### Brief A
In the history of Malaysian football, what was the result of the first-ever Malaya Cup match?
### Brief B
Resume the history of Malaysian football from its final sentence and carry it on.

### Source text

In January 1921, the British Royal Navy battleship H. M. S. Malaya was called at Port Swettenham (now Port Klang), Singapore, Malacca, Penang and Port Dickson. During its stay, the crew competed in friendly matches in football, rugby, hockey, sailing and golf against local clubs.

Three months later, the Chief Secretary of the Federated Malay States received a letter from Captain H. T. Buller of the H. M. S. Malaya, which offered two cups to be competed for in football and rugby as tokens of their gratitude for the reception they received in Malaya. The cup for football were then known as the Malaya Cup The offer was accepted and various club representatives met to organize the tournament. Malaya Cup committee was set up and it was decided to run the football competition in northern and southern sections. The first tournament were entrusted to be run by the Selangor Club. The first ever Malaya Cup match was played on 20 August 1921, with Selangor defeating Penang 5–1 in front of an estimated crowd of 5,000 in Kuala Lumpur. The inaugural tournament were played by six teams and won by Singapore. During 1923, a newspaper described it as “by far the greatest sporting event of the year (in Malaya)”.

In 1926, the Football Associations of Perak, Selangor, Negeri Sembilan, Malacca, and the Singapore Amateur Football Association came together to form the Malayan Football Association (MFA). Later, in 1932, the MFA was renamed the Football Association of Malaya (FAM), as it is known today. By 1954, FAM joins FIFA as a member in AFC.

The Malaysia FAM Cup was established in 1952 as a secondary knockout competition to the more prestigious Malaya Cup. The competitions were held between the state teams, including Singapore, the Police, Army and the Prisons Department of Malaysia, in their early days.

In 1959, the Malaya Cup departed from the traditional one-round tournament to a two-round home and away format in three zones (East, South, and North).

FAM changed its name to Football Association of Malaysia (FAM) in the early 1960s to coincide with the formation of Malaysia. A new trophy for the Malaya Cup was inaugurated in 1967, and since then, the competition has been known as the Malaysia Cup.

Starting in 1974, the state teams were barred from entering the FAM Cup, and only the club sides could enter. In 1976 Penang was the first club from Malaysia which won the Aga Khan Gold Cup.

=== 1979–1988: Era of Amateur Football League ===

A Malaysian football league competition involving the representatives of the state football associations was first held in 1979. When it began, it was intended primarily as a qualifying tournament for the final knock-out stages of the Malaysia Cup, where teams compete in a one-round league before advancing to the knock-out stage. The top four teams at the end of the league would face off in two semi-finals before the winners made it to the finals. In 1981, the quarter-final stage was introduced, where eight teams qualified from the preliminary stage.

However, it was not until 1982 that a league trophy was introduced to recognise the winners of the preliminary stage as the league champions. Since then, the Malaysia Cup has been held after the conclusion of the league each year, with only the best-performing teams in the league qualifying.

=== 1989–1993: Era of semi-pro football League ===

Over the years, the league competition has gained important stature in its own right. From 1982 until 1988, the league continued its purpose as a qualifying round for Malaysia Cup. In 1989, it was changed to a new format, the Malaysian Semi-Pro Football League (MSPFL), nearing fully professional status.

### Given data
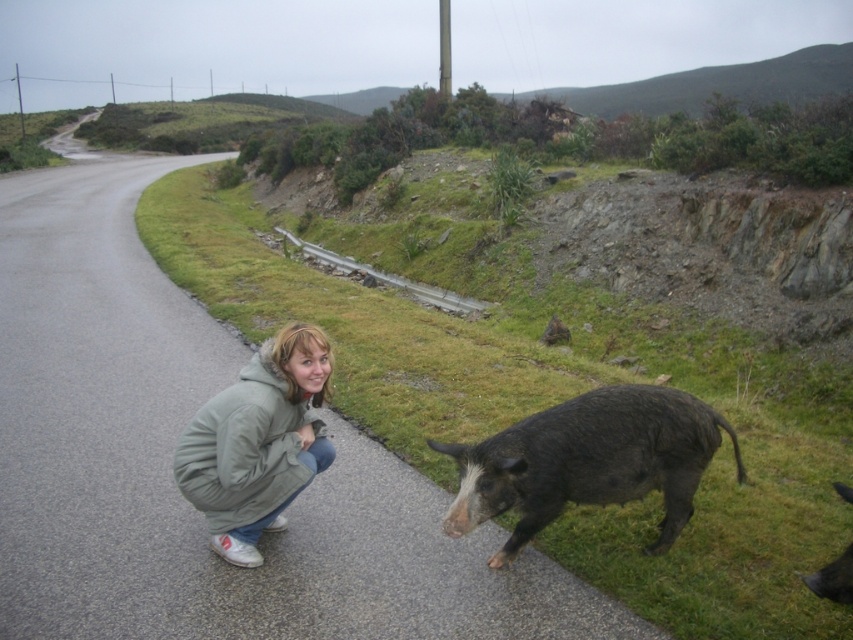
Question: Does green fuzzy jacket at lower left have a greater width compared to dark brown fur at lower right?

Choices:
 (A) no
 (B) yes

Answer: (B)

Question: Among these points, which one is nearest to the camera?

Choices:
 (A) (820, 582)
 (B) (444, 448)

Answer: (A)

Question: Which point is farther to the camera?

Choices:
 (A) green fuzzy jacket at lower left
 (B) dark brown fur at lower right
 (C) dark brown fur pig at road center

Answer: (A)

Question: Which point appears farthest from the camera in this image?

Choices:
 (A) (816, 582)
 (B) (207, 506)
 (C) (689, 502)

Answer: (C)

Question: Is dark brown fur pig at road center closer to the viewer compared to green fuzzy jacket at lower left?

Choices:
 (A) no
 (B) yes

Answer: (B)

Question: Can you confirm if green fuzzy jacket at lower left is bigger than dark brown fur at lower right?

Choices:
 (A) no
 (B) yes

Answer: (B)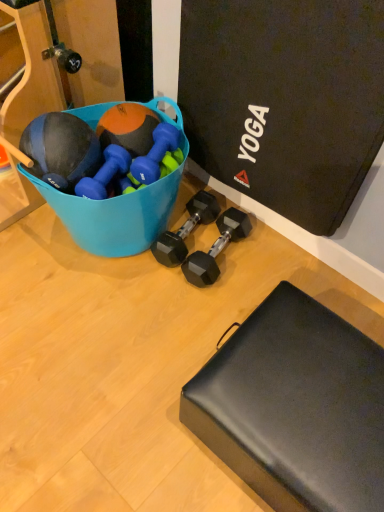
Question: In the image, is black matte footrest at lower right positioned in front of or behind blue rubber dumbbell at center, which appears as the 3th dumbbell when viewed from the right?

Choices:
 (A) front
 (B) behind

Answer: (A)

Question: From the image's perspective, is black matte footrest at lower right above or below blue rubber dumbbell at center, which appears as the 3th dumbbell when viewed from the right?

Choices:
 (A) above
 (B) below

Answer: (B)

Question: Which object is the closest to the blue plastic bucket at upper left?

Choices:
 (A) black rubber dumbbell at center, arranged as the 2th dumbbell when viewed from the right
 (B) black rubber dumbbell at center, marked as the first dumbbell in a right-to-left arrangement
 (C) blue rubber dumbbell at center, which ranks as the first dumbbell in left-to-right order
 (D) blue rubber dumbbell at center, which appears as the 3th dumbbell when viewed from the right
 (E) orange matte medicine ball at upper left

Answer: (C)

Question: Which is farther from the black rubber dumbbell at center, which ranks as the third dumbbell in left-to-right order?

Choices:
 (A) blue plastic bucket at upper left
 (B) blue rubber dumbbell at center, which is counted as the fourth dumbbell, starting from the right
 (C) blue rubber dumbbell at center, which appears as the 3th dumbbell when viewed from the right
 (D) black matte footrest at lower right
 (E) black rubber dumbbell at center, which is the 4th dumbbell in left-to-right order

Answer: (D)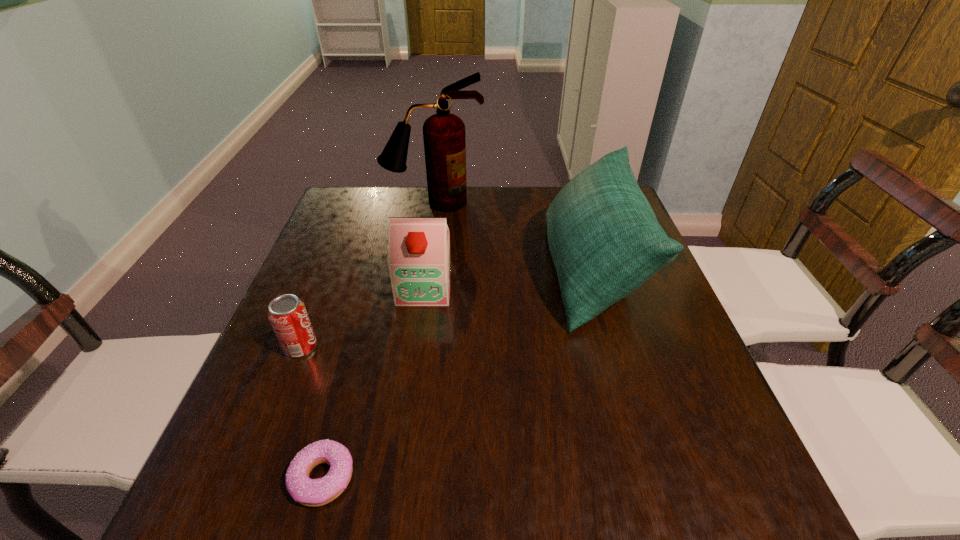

### Response box A
Selangor defeated Penang 5–1.

### Response box B
Initially, the only teams allowed to participate in the league were the state FA's sides, teams representing the Armed Forces and the Police, and teams representing the neighboring countries of Singapore and Brunei (though the Football Association of Singapore pulled out of the Malaysian League after the 1994 season following a dispute with the FAM).

The inaugural season of the MSPFL consisted of nine teams in First Division I and eight teams in Second Division. The Malaysian Police joined Division II in 1990. Games were played on a home and away basis for about four months, roughly between the end of April or early May and the end of August or early September. Under the new format, only the top six teams in Division I and the Division II champions and runners-up would be involved in the Malaysia Cup. The Malaysia Cup was played in the quarter-final stage, scheduled for November after the league was finished.

In 1990, a new national knockout competition was introduced by the FAM, called the Malaysia FA Cup. Perak is the winner of the inaugural season of the cup.

In 1992, FAM created another amateur league for local clubs, the Liga Nasional. The league was managed by an outside FAM entity, Super Club Sdn. Bhd. Some of the clubs that competed in the league were Hong Chin, Muar FA, PKNK Kedah, DBKL, PKNS, BSN, LPN, BBMB, Proton, PPC and PKENJ. Unfortunately, the league only ran for one season before folding. Some of the clubs then evolved and joined the main league, such as PKENJ, which became Johor FC.

In 1993, the format of the competition was changed to include a two-group league, followed by the traditional knockout format. Promotion to the professional Malaysian League was introduced for the first time in 1997. Johor FC and NS Chempaka FC were the first two sides to be promoted that year.

=== 1994 to 1997: Era of professional football ===

MSPFL was the nation's top-tier league until the formation of the Malaysia Premier League (1994–97) in 1994 by the FAM.

In its inaugural season, 16 teams competed in the league. The teams were based in all states in Malaysia and two foreign teams; Singapore and Brunei.

=== 1998 to 2003: Clubs inclusion in main league ===

In 1998, the Malaysia Premier League was divided into two divisions, consisting of Malaysia Premier League 1 and Malaysia Premier League 2 (Liga Perdana 1 and Liga Perdana 2).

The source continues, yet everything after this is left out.